What you should do: Please write out the lines below from the very first one through the line that contains "to ghidra result>", with both ends included. Leave the pictures out of your copy.

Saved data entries

######

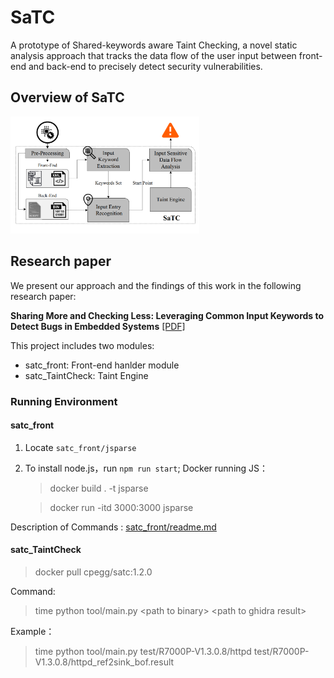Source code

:# SaTC
A prototype of Shared-keywords aware Taint Checking, a novel static analysis approach that tracks the data flow of the user input between front-end and back-end to precisely detect security vulnerabilities. 

## Overview of SaTC

<img src="./SaTC-arch.png" width="60%">

## Research paper

We present our approach and the findings of this work in the following research paper:

**Sharing More and Checking Less: Leveraging Common Input Keywords to Detect Bugs in Embedded Systems** 
[[PDF]](https://www.usenix.org/system/files/sec21fall-chen-libo.pdf)  



This project includes two modules:

- satc_front: Front-end hanlder module
- satc_TaintCheck: Taint Engine 

### Running Environment

#### satc_front
1. Locate `satc_front/jsparse`

2. To install node.js，run `npm run start`;
   Docker running JS：
    > docker build . -t jsparse

    > docker run -itd 3000:3000 jsparse

Description of Commands :
[satc_front/readme.md](satc_front/readme.md)


#### satc_TaintCheck

> docker pull cpegg/satc:1.2.0

Command:
> time python tool/main.py \<path to binary> \<path to ghidra result>

Example：
> time python tool/main.py test/R7000P-V1.3.0.8/httpd test/R7000P-V1.3.0.8/httpd_ref2sink_bof.result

######

Response below:
Source code

:# SaTC
A prototype of Shared-keywords aware Taint Checking, a novel static analysis approach that tracks the data flow of the user input between front-end and back-end to precisely detect security vulnerabilities. 

## Overview of SaTC

<img src="./SaTC-arch.png" width="60%">

## Research paper

We present our approach and the findings of this work in the following research paper:

**Sharing More and Checking Less: Leveraging Common Input Keywords to Detect Bugs in Embedded Systems** 
[[PDF]](https://www.usenix.org/system/files/sec21fall-chen-libo.pdf)  



This project includes two modules:

- satc_front: Front-end hanlder module
- satc_TaintCheck: Taint Engine 

### Running Environment

#### satc_front
1. Locate `satc_front/jsparse`

2. To install node.js，run `npm run start`;
   Docker running JS：
    > docker build . -t jsparse

    > docker run -itd 3000:3000 jsparse

Description of Commands :
[satc_front/readme.md](satc_front/readme.md)


#### satc_TaintCheck

> docker pull cpegg/satc:1.2.0

Command:
> time python tool/main.py \<path to binary> \<path to ghidra result>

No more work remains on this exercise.